Hadi naaptım bilin bakalım. Ay uf tamam kopyaya bakmasaydım ve aklımdakini yazsaydım yine 100 alıcaktım biliyorum ama baktım işte kağıda ama zaten aklımdaki doğruymuş. Sınavdaki görevli hoca da çok sevdiğim bir hoca ve gördü kopyamı, aldı kağıdımı ve kopyamı ama kağıdıma "k" yazmadı. Çünkü kopya çekmiş olmuyordum ki, kağıdım zaten tamamen(hatta ekstra bilgilerle) doluydu ve o kontrol için baktığım şeyi zaten ezbere biliyordum ama tereddüte düşmüştüm işte. Sınavın çıkışında hocaya yalvar yakar o kopya kağıdında yazan bölümü ezbere söyledim de inandırabildim kendime, yoksa bide yalancı olucaktım. Ha ayrıca tarihten 100 aldım :) (kendi hakkımla aldığım harika 4 tane 100'üm var şuan :) )

Tarih sınavından sonra dün gece bir türlü çalışamadığım fiziğe deli gibi çalışmaya başladık arkadaşımla. Hatta öğle yemeğine de çıkmadım arkadaşımla ders çalışırken atıştırdım birşeyler. O kadar fazla çalışıcak şey vardı ki bir türlü yetiştiremedim; eksik kalan bölümler oldu ama şükür ki onlar sınavda çıkmadı. Ama sınavda yaşadığım stresi bir ben bilirim bir de Allah. Heh işte başlığımızda ki ana ucube kahramanımız burada çıkıp geliyor. Bu çocuğa bir isim verelim, adı Ehliyet olsun. Neden ehliyet dediğimi de açıklayayım: Bu çocuk aslında benden 1 yaş büyük(ki görüntüsü kesinlikle daha ilköğretim ya da lise 1 gibi dursada) ve aslında okulu bırakmış bu zat-ı fuzuli(gereksiz kişi) ama gelin görün ki yeni yasalarda ehliyet almak için lise diploması lazım gelince okula geri dönmüş. Böyle saçma bir hikayeden uydurdum bunun Ehliyet ismini yani. Bütün bunlarıda lise 1 de ki kardeşimden duydum, Ehliyet onun sınıfında da. Yazık garibime yaa, ben bir ders bile dayanamadım bu Ehliyet'e yahu. 

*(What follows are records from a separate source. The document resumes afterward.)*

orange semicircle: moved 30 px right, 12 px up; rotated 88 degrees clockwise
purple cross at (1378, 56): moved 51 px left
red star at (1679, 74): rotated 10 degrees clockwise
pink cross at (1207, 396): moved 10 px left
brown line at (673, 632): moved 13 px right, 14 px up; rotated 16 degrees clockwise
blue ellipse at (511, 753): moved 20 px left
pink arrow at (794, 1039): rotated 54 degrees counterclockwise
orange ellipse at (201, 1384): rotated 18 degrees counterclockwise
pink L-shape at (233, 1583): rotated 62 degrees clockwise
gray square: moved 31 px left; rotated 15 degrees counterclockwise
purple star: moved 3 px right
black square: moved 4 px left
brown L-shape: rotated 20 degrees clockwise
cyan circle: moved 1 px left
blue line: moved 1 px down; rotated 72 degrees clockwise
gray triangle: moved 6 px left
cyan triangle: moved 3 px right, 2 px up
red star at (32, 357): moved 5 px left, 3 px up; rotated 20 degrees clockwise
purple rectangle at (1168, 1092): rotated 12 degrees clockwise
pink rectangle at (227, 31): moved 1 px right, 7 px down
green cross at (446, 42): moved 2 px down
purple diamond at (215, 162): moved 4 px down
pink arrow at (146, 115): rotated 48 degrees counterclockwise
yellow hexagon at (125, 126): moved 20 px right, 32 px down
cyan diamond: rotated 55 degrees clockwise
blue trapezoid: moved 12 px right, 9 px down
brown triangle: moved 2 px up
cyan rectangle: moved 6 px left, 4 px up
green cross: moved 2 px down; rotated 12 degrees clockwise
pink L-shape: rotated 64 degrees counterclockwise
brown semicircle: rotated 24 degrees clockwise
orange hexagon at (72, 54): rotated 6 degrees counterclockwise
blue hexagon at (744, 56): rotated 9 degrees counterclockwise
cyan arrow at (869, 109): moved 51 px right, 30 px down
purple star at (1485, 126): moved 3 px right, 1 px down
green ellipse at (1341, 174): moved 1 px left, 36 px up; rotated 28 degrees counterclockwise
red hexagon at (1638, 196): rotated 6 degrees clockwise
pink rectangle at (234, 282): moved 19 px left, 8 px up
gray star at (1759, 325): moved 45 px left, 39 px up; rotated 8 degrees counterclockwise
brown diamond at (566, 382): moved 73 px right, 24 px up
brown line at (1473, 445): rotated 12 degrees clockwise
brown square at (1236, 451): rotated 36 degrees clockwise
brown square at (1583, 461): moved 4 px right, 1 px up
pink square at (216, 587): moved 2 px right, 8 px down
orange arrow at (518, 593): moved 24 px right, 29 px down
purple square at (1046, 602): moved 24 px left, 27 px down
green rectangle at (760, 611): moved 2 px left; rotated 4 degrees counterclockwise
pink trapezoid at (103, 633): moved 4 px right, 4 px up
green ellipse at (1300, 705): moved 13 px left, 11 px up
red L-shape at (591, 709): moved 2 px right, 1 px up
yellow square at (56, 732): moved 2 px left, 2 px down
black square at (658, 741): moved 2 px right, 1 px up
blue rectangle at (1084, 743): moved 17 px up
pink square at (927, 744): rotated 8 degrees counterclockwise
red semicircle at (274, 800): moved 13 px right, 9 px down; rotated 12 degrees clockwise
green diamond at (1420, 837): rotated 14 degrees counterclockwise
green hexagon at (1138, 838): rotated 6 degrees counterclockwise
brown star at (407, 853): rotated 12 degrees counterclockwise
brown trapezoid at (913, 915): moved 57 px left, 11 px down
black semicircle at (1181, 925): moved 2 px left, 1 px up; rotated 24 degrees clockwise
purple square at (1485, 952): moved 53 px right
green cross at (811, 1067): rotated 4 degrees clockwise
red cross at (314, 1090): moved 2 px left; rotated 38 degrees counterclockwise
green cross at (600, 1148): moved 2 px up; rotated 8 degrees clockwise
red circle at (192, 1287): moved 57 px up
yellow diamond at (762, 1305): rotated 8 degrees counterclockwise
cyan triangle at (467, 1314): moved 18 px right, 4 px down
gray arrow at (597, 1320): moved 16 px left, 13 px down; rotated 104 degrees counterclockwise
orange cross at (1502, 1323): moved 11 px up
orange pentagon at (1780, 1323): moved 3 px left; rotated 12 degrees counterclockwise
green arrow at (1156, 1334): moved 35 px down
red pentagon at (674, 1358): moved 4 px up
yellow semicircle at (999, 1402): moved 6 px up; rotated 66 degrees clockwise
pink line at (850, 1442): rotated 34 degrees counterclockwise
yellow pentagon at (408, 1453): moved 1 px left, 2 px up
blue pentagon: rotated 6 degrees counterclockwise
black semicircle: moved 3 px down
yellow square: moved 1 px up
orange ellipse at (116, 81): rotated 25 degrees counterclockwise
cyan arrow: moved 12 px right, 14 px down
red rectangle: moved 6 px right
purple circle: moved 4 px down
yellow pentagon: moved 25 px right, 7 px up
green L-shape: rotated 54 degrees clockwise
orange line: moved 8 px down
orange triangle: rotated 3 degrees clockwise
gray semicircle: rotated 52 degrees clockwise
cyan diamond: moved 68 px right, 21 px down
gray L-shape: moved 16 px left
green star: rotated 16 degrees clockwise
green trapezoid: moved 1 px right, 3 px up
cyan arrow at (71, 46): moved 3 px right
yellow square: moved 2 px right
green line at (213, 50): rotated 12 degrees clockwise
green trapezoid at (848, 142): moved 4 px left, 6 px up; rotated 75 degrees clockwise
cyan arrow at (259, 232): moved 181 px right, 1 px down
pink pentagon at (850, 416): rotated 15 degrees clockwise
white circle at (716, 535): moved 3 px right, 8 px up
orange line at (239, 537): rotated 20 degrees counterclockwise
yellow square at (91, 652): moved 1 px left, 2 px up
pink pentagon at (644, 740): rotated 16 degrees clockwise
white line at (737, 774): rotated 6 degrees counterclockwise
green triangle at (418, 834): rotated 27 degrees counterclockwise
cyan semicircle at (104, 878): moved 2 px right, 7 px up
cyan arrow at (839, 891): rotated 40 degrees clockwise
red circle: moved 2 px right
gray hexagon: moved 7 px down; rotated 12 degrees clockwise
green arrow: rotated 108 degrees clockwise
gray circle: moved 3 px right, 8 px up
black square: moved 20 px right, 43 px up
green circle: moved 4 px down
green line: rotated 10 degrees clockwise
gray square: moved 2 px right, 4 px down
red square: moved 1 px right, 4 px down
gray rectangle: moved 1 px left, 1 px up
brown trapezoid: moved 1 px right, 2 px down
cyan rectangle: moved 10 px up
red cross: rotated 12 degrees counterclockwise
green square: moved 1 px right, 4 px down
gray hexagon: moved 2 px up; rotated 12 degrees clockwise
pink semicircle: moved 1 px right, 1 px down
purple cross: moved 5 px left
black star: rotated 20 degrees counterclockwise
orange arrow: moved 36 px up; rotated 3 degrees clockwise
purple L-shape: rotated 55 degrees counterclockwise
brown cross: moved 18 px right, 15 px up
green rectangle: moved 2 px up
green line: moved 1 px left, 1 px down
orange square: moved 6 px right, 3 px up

Neyse efendim sınava girdik işte. Benim fizik sınavım var, bu Ehliyet'in de arapça sınavı varmış. Hayır arapça sınavını da sürekli çene çalarken söylediklerinden anladım. "Hocam yea, ben arapça okuyabiliyorum ama yazamıyorum yea, okunuşuyla yazsam olmaz mııı?" hayır bir ders bunu söyledi durdu, sonra habire birileriyle konuştu. Hayır, mükemmel(!) hocamızda sohbete katılınca zaten dellenen ben iyice dellendim. Dayanamadım "Hocam biraz sussak" dedim kibarca, hoca susturmaya çalışırmış gibi yaptı. Biraz sonra yine bir sohbet ortamı oluştu, ben o sırada sorularla boğuşuyordum resmen. Sorular bence o kadar zor değildi ve belki ben bu sınavdan da 100 alabilirdim ama saolsunlar soruyu çözmeme bir güzel engel oldular. Ayrıca ara ara gelip 10. sınıfların kimya sınavında eksik yazdığı bölümleri tamamlayan Kimyacı da cabası. 
Sınavın sonuna doğru bu Ehliyet denen çenesi düşük, daha yüksek sesle konuşunca sonunda bağırdım buna "YETER ARTIK SUS! Bİ FİZİK ÇÖZDÜRTMEDİN!" dedim ve anında sesi kesildi. Neden en başında bağırmadım diye pişman oldum ama son pişmanlık bir çare etmiyormuş işte. Saolsun fizikten sanırım 60 civarı birşey alıcam hatta 60 alırsam şükredicem. 
Mesele, madem okuyup bir yerlere gelme niyetin yok gelme okula. Bıktım böyle insanlardan. Hayır yani insanlar için okul o kadar lüzumsuz görünüyor ki. O çok bilip konuşan ağızlarına kürekle vurmak gerek bence. Sen okumak istemiyorsan söyle babana; erkek isen sanayiye, kız isen kocaya versin de düşün bir yakamızdan. 

Oh be anlatınca rahatladım cidden. Saol be bloğum ve okurum :)
Öyle işte.
 
Not: Amma doldum birgünde ya..
Dip Not: O uyuz çocuğa isim verdim çünkü yazımı hakaret içerikli yazmak istemedim ^^
Derinliklerden Bir Not: Şu aralar fuzuli(gereksiz, luzumsuz) kelimesini kullanmayı pek sever oldum.